**DIRECTIONS:**
- 1) In the matplotlib install thread, rewrite the paragraph that begins "You'll probably have an easier time" as one shorter sentence, keeping its main facts.
- 2) In the matplotlib install thread, what error does the poster keep getting in the Python Command Line window?
- 3) Continue the matplotlib install thread from its last line.

═════ TEXT FOR ANALYSIS

Install Problem

download: matplotlib-1.4.2-cp32-none-win_amd64.whl [from Sourceforge]

my system: hp Pavilion 500-314 Desktop

AMD A8-7600 Accelerated Processor

Windows 8.1

Python 3.4.2 (on Win32)

PyCharm 4 Community Edition

In the Python Command Line window, I’ve tried most of the “install matplotlib” instructions, but continue to get “Syntax Error”.

Double-clicking on the downloaded matplotlib (.whl) file asks what I want to use to open the file.

I’m new to Python, and am a loss as to how to install “matplotlib”! Please Help !!

You'll probably have an easier time if you install one of the
"batteries included" Python distributions listed here -
http://www.scipy.org/install.html

Then you can get started without needing to learn how and where Python
packages are installed.

Cheers,
Scott

···

On 13 February 2015 at 11:47, ralph hosmer <ralphhosmer@...9...> wrote:

download: matplotlib-1.4.2-cp32-none-win_amd64.whl [from Sourceforge]

In the Python Command Line window, I've tried most of the "install
matplotlib" instructions, but continue to get "Syntax Error".
Double-clicking on the downloaded matplotlib (.whl) file asks what I want to
use to open the file.
I'm new to Python, and am a loss as to how to install "matplotlib"! Please
Help !!

══════════
═════ AVAILABLE DATA

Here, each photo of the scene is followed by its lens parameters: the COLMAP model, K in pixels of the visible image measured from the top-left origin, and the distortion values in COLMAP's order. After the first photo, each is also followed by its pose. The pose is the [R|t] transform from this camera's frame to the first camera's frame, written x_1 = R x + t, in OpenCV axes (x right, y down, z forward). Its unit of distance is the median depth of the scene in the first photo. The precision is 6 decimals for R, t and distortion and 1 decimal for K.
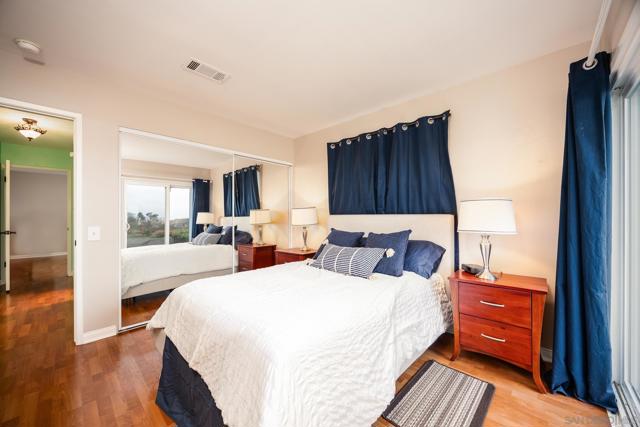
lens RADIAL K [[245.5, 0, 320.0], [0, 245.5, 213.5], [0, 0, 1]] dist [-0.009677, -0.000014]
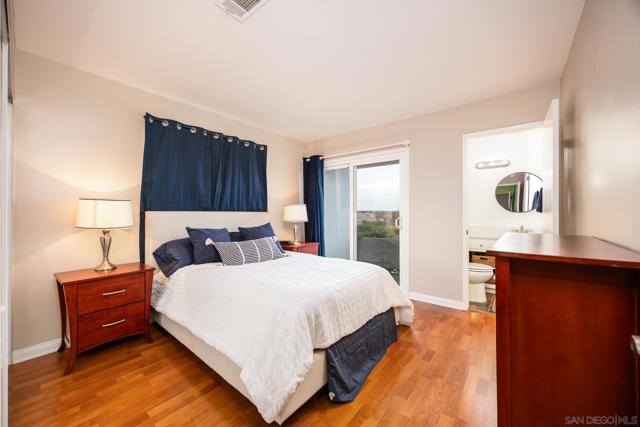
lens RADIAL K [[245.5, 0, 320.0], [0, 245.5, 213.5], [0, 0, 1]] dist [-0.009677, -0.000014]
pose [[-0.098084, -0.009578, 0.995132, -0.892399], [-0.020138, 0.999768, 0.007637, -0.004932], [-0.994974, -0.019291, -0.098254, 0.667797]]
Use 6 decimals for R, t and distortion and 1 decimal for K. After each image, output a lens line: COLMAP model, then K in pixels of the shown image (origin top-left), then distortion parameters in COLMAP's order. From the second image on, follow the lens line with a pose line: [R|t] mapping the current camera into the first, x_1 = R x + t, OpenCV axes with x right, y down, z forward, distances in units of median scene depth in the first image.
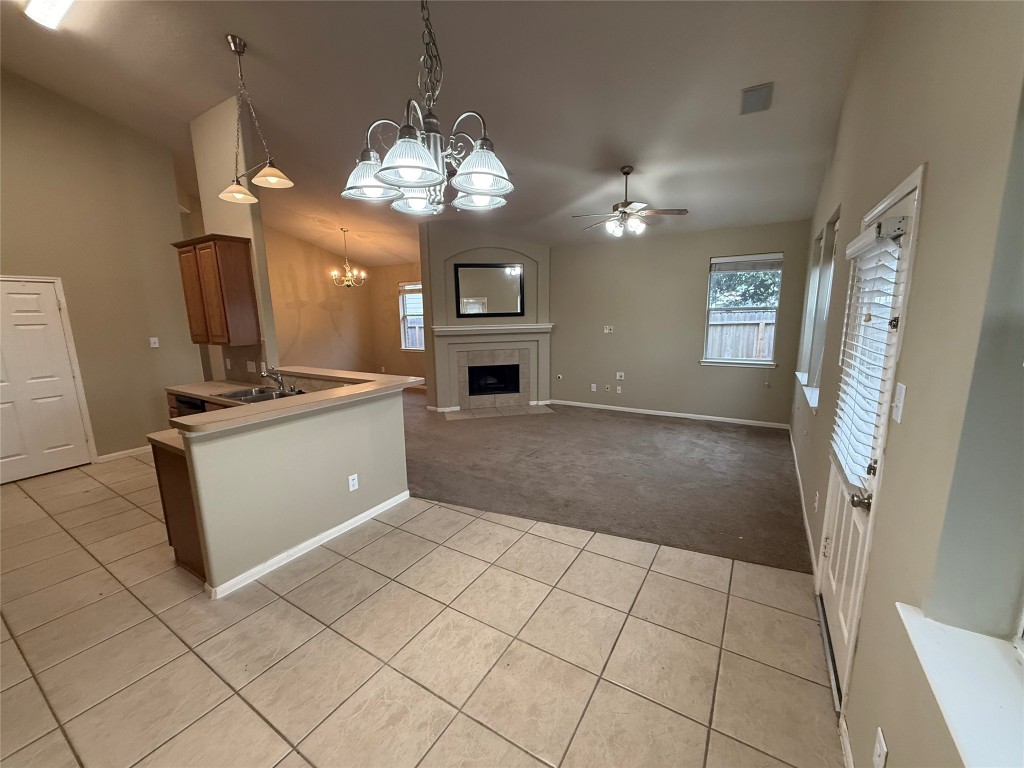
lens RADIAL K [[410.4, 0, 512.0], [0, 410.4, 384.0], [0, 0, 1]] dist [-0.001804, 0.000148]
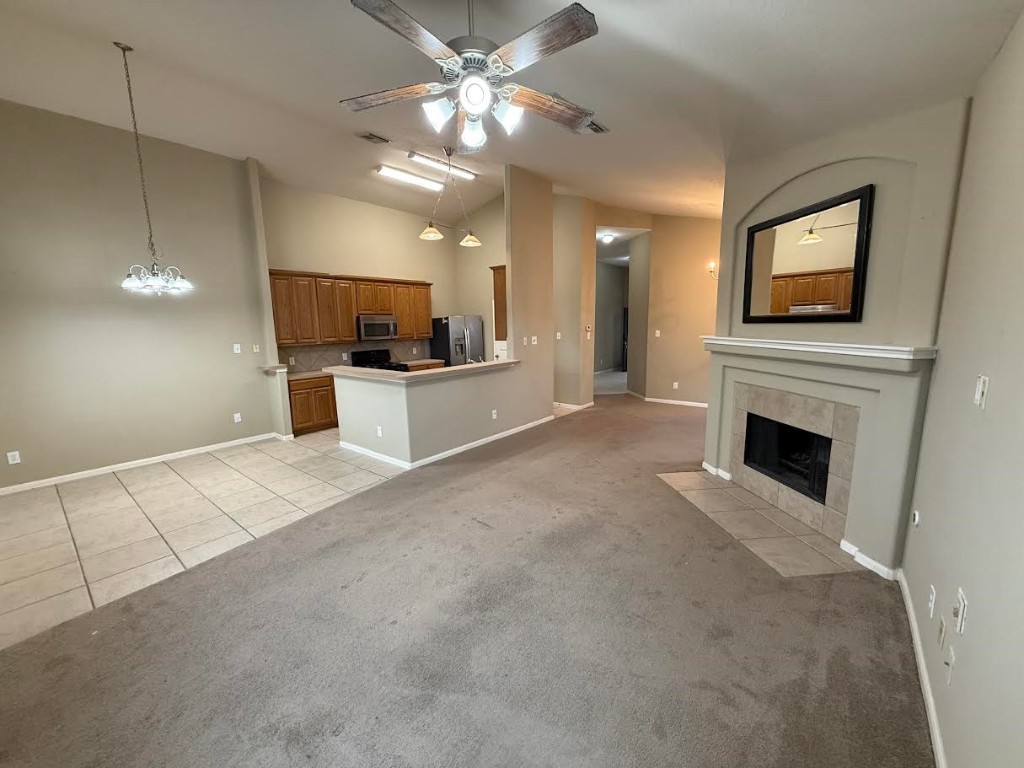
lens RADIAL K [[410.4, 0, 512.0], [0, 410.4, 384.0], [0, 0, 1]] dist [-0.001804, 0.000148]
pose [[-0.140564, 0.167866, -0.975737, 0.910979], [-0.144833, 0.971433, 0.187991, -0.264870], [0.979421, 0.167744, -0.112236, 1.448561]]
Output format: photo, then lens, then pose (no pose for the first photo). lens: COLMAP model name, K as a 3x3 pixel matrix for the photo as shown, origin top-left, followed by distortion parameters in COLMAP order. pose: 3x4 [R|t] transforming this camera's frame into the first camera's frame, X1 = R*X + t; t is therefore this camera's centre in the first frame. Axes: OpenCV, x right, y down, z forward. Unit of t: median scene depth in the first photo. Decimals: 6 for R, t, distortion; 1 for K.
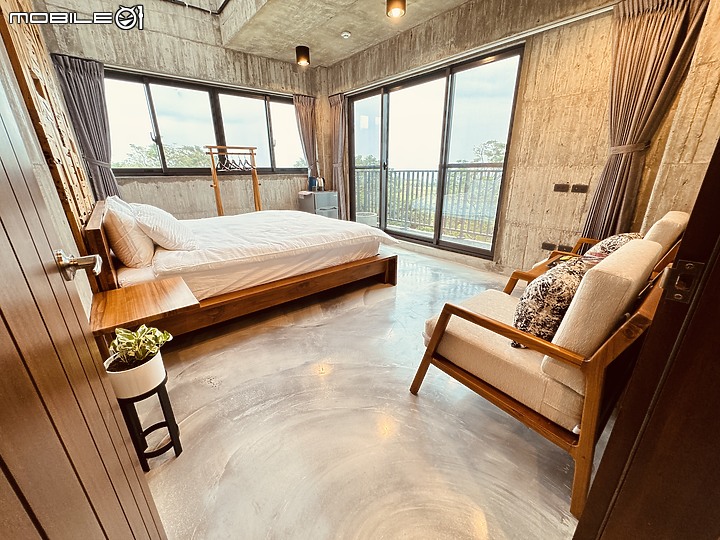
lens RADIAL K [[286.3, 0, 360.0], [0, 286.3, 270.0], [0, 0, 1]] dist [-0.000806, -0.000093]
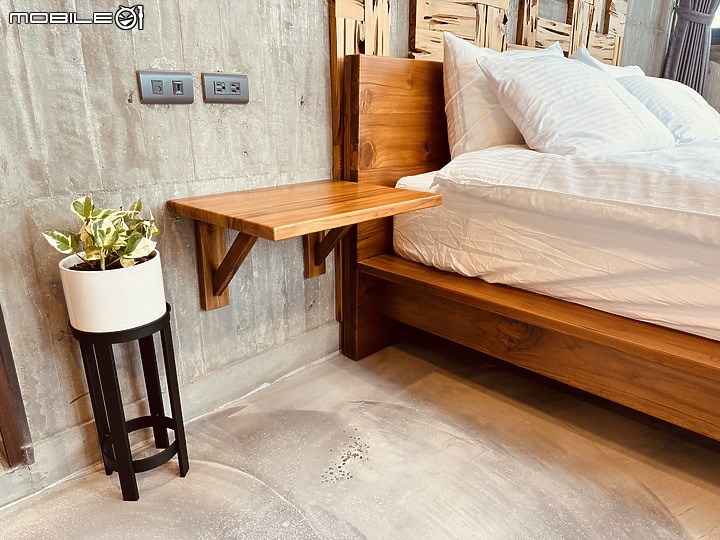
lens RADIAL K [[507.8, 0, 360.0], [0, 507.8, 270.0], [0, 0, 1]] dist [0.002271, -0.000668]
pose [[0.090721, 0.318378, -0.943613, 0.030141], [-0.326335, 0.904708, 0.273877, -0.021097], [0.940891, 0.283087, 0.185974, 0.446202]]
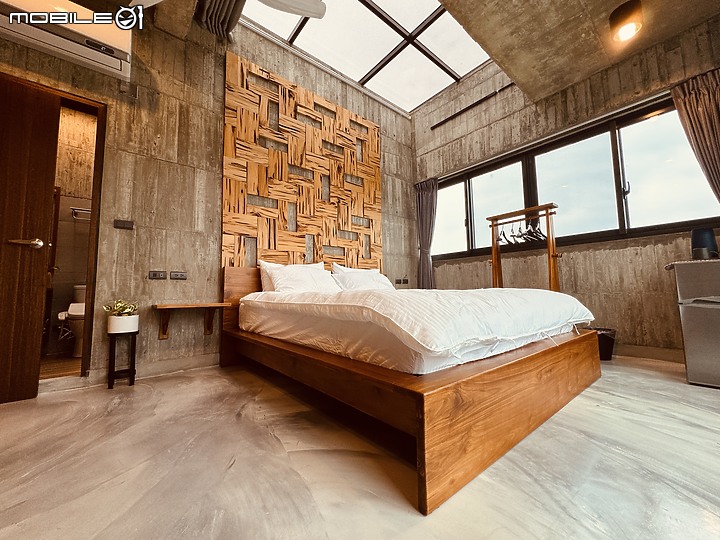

══════════

**WRITTEN RESPONSES:**
- 1) Installing one of the "batteries included" Python distributions listed at http://www.scipy.org/install.html will likely make things easier.

- 2) "Syntax Error"

- 3)
Well, one thing is that an installer with "cp32" in the filename is for Python 3.2. For Python 3.4 you need the one that says "cp34".

···

On 2015-02-13 01:47, ralph hosmer wrote:

download: matplotlib-1.4.2-cp32-none-win_amd64.whl [from Sourceforge]
my system: hp Pavilion 500-314 Desktop
                     AMD A8-7600 Accelerated Processor
                     Windows 8.1
Python 3.4.2 (on Win32)
PyCharm 4 Community Edition

In the Python Command Line window, I've tried most of the "install
matplotlib" instructions, but continue to get "Syntax Error".
Double-clicking on the downloaded matplotlib (.whl) file asks what I
want to use to open the file.
I'm new to Python, and am a loss as to how to install "matplotlib"!
Please Help !!

--
Brendan Barnwell
"Do not follow where the path may lead. Go, instead, where there is no path, and leave a trail."